#### BACAAN LATIHAN:
+--
Selasa 10 Dec 2019 17:03 WIB

Sudah 4 Bulan tak ada Shalat Jumat di Masjid Besar Kashmir

Pihak berwenang menganggap jamaah Kashmir sebagai ancaman.

Rep: Rossi Handayani/ Red: Ani Nursalikah
Sudah 4 Bulan tak ada Shalat Jumat di Masjid Besar Kashmir. Foto ilustrasi Muslimah Kashmir.
Foto: EPA-EFE/Farooq Khan
Sudah 4 Bulan tak ada Shalat Jumat di Masjid Besar Kashmir. Foto ilustrasi Muslimah Kashmir.

REPUBLIKA.CO.ID, SRINAGAR -- Masyarakat Muslim di Kashmir menghadapi tantangan dalam beribadah. Mereka kini tidak pernah lagi shalat Jumat di tempat ibadah umat Islam terbesar di Kashmir, Jama Masjid. Sudah 17 kali berturut-turut mereka tidak dapat melaksanakan kewajiban shalat Jumat.

Syed Ahmad Syed Naqashbandi telah memimpin shalat di Masjid Jama sejak 1963. Dikenal sebagai Imam-e-Hai di wilayah itu, Naqashbandi mengatakan, blokade turut mempengaruhi keberadaan Muslim.

Baca Juga

Sejak 5 Agustus, imam berusia 80 tahun itu dipaksa shalat di sebuah masjid sejauh lima kilometer dari Masjid Jama. "Kebahagiaan shalat di Masjid Jama sulit dirasakan di tempat lain. Saya rindu berada di sana," kata dia, dilansir di Aljazirah, Selasa (10/12).

Ia mengatakan, kehadiran polisi dan pasukan paramiliter yang terus-menerus di sekitar masjid agung itu merupakan ancaman bagi rakyat. "Itu selalu, karena kehadiran mereka di sekitar masjid, masalah akan terjadi," kata Naqashbandi.

Setiap Jumat, biasanya Masjid Jama di Srinagar digunakan oleh ribuan Muslim dari seluruh lembah yang datang untuk beribadah. Pada 6 Desember menandai 17 Jumat berturut-turut di mana shalat tidak dapat dilakukan lagi di masjid tersebut.
+--
Data titik kunci per instans
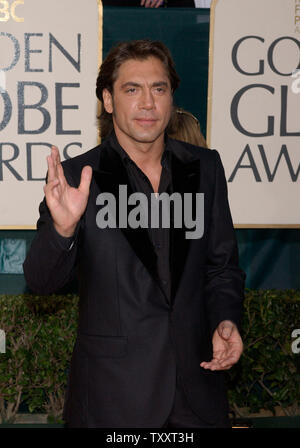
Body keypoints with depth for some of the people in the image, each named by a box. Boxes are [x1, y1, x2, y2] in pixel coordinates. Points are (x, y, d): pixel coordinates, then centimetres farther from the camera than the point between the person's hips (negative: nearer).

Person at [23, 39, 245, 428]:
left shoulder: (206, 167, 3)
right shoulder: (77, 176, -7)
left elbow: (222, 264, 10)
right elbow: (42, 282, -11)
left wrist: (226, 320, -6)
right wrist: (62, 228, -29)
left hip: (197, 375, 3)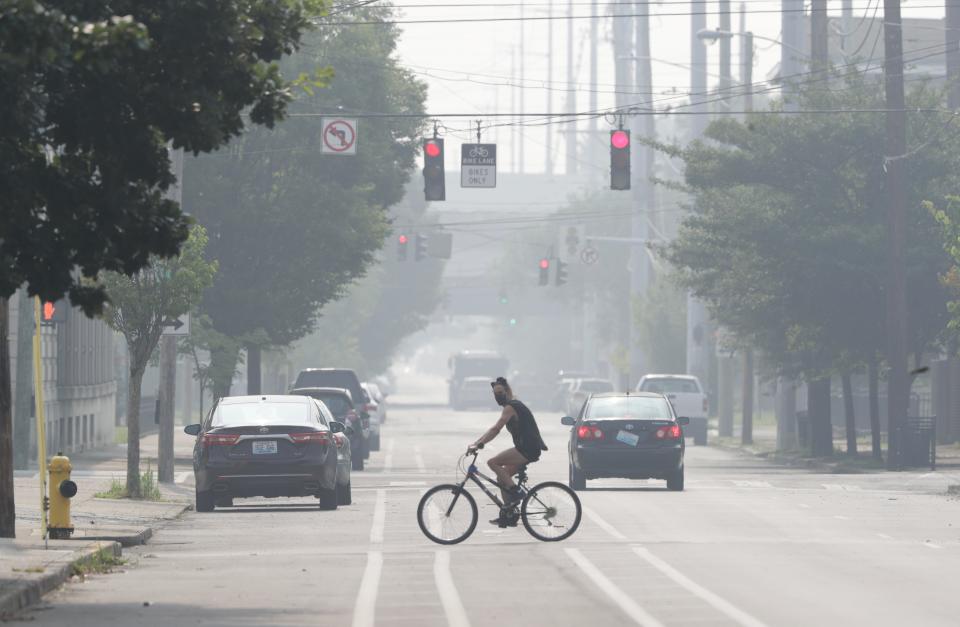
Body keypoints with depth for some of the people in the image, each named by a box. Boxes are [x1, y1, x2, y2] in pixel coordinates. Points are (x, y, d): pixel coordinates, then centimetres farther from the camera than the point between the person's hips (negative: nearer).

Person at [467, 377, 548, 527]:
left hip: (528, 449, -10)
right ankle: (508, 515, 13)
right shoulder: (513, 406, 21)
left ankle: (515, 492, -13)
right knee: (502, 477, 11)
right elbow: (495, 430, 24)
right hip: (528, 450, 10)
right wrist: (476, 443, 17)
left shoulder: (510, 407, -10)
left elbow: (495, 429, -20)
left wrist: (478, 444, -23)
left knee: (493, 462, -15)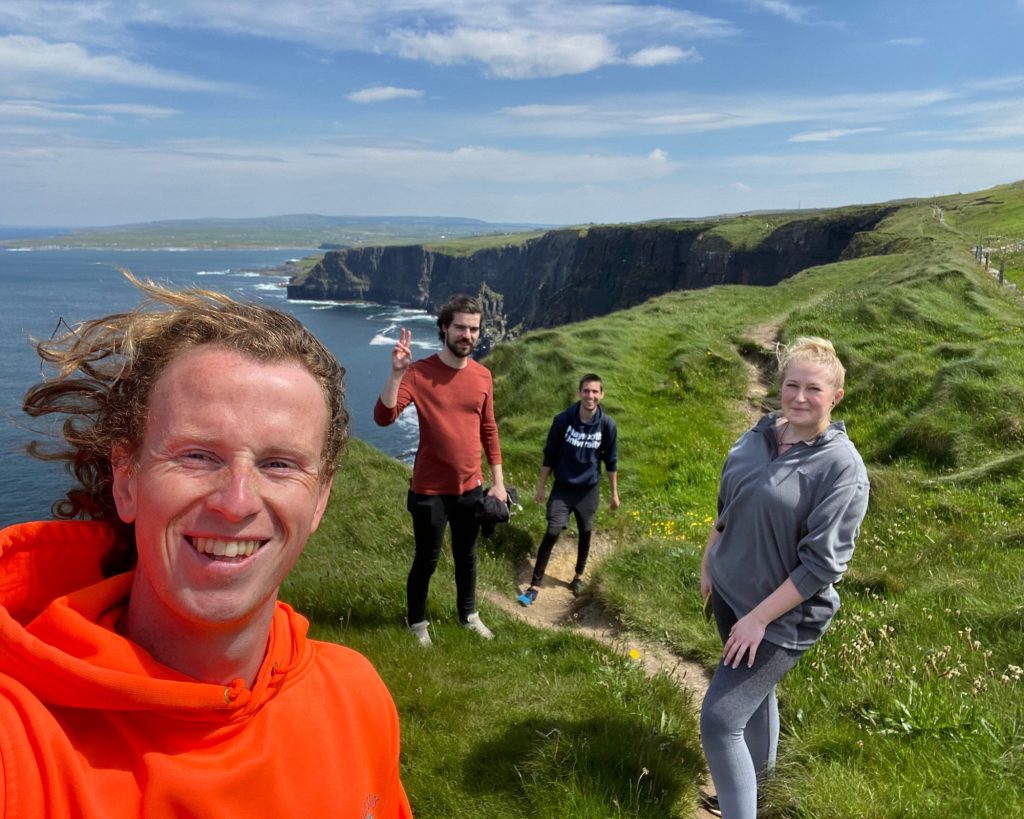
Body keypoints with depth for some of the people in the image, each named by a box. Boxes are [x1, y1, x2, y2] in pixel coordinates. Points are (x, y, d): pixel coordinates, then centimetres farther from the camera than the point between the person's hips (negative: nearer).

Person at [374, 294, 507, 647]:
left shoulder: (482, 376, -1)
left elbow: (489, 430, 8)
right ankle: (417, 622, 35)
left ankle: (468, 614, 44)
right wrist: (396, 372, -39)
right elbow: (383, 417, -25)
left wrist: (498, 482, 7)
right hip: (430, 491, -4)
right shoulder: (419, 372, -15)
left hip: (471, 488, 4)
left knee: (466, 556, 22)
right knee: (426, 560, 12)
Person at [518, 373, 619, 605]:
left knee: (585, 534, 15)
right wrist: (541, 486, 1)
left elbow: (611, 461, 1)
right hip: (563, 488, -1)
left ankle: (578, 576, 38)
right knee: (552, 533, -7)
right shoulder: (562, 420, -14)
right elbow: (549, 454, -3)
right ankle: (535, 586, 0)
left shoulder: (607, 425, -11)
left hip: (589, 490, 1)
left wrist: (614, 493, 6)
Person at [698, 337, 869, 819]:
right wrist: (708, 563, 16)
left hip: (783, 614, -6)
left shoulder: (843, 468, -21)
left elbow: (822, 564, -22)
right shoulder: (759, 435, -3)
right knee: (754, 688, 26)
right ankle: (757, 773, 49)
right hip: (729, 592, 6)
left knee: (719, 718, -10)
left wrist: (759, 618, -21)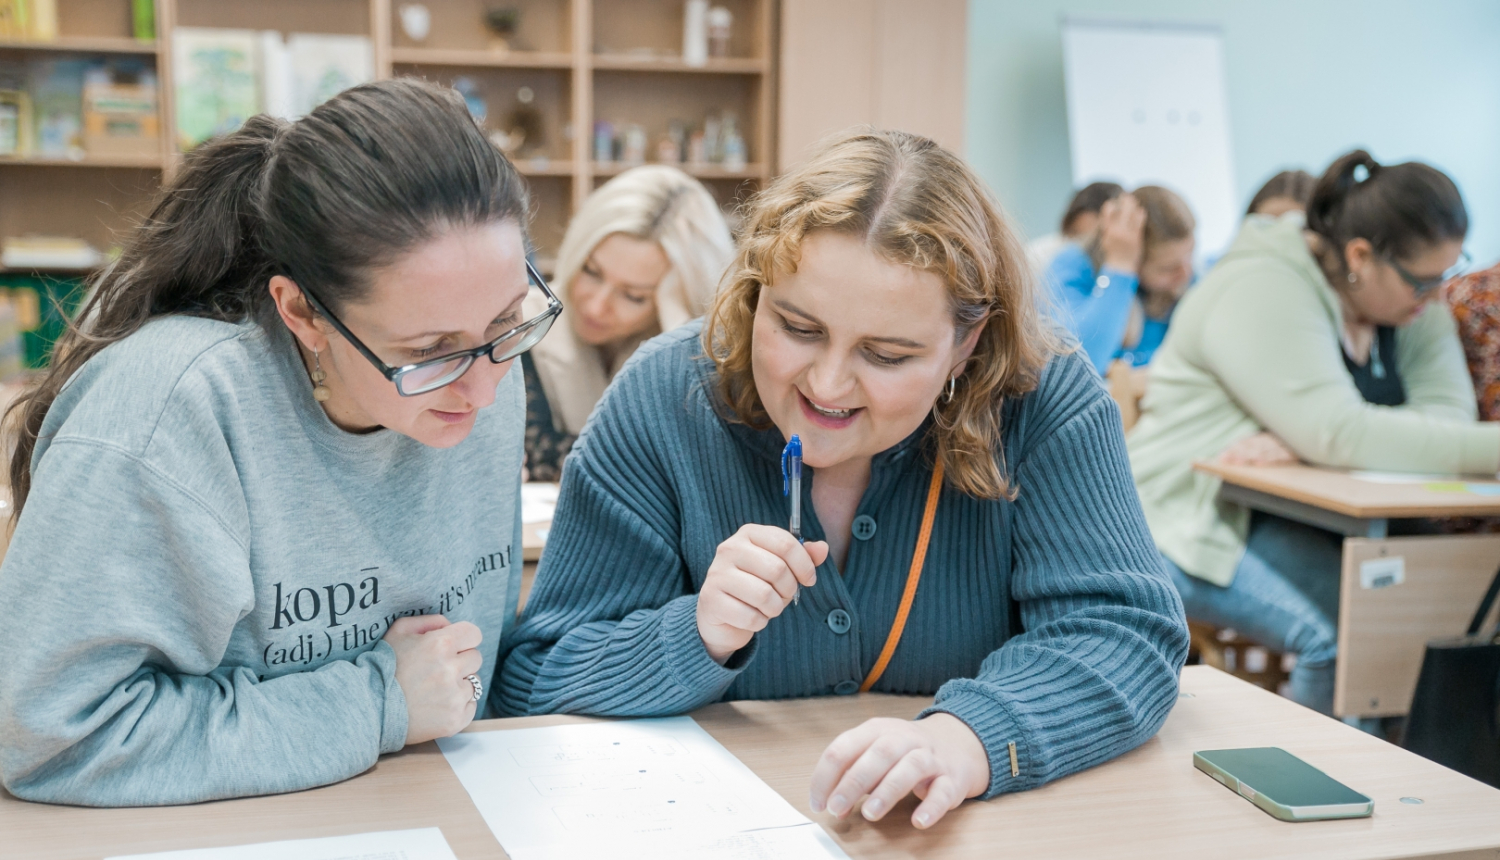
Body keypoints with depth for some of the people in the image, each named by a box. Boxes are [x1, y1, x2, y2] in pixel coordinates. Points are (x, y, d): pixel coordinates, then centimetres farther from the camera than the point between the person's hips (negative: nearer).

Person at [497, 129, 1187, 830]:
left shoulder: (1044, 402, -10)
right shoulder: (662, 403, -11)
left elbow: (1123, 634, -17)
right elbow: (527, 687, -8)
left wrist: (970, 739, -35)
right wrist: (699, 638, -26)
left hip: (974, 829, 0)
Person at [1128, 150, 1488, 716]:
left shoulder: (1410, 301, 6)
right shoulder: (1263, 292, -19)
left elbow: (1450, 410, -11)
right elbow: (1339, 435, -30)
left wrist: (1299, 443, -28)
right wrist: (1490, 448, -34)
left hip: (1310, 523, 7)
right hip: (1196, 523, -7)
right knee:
+--
#### DESKRIPSI LATIHAN:
Tulis lanjutan berita tentang terhentinya shalat Jumat di Masjid Jama, Srinagar, mulai setelah kalimat terakhirnya.

#### HASIL TUGAS:
Khalid Bashir Gura (26 tahun) yang tinggal di Nowhatta, lingkungan yang dekat dengan masjid, mengatakan pihak berwenang menganggap jamaah Kashmir sebagai ancaman. "Hak untuk mempraktikkan agama kami dijamin oleh konstitusi. Tapi itu dilanggar di Kashmir lagi dan lagi," kata Gura.

Sementara itu, anggota kunci komite yang mengelola masjid, Syed Rahman Shams mengatakan, hal itu bukan pertama kalinya kegiatan shalat dihentikan di Masjid Jama. "Pada 2016, masjid itu dikunci selama 16 hari Jumat berturut-turut. Rekor itu terpecahkan pada tahun ini," kata dia.

Permasalahan tersebut awalnya muncul saat Perdana Menteri India Narendra Modi mencabut status istimewa negara bagian Jammu dan Kashmir pada Agustus lalu.  Pencabutan ini membatalkan pasal 370 konstitusi India. Modi menyatakan, pencabutan status bertujuan menyatukan daerah tersebut dengan India.

India kemudian menurunkan status Jammu dan Kashmir menjadi dua wilayah Union Territory (UT), yaitu Jammu dan Kashmir, serta Ladakh. Status UT membuat kedua wilayah dipimpin pemerintah pusat langsung.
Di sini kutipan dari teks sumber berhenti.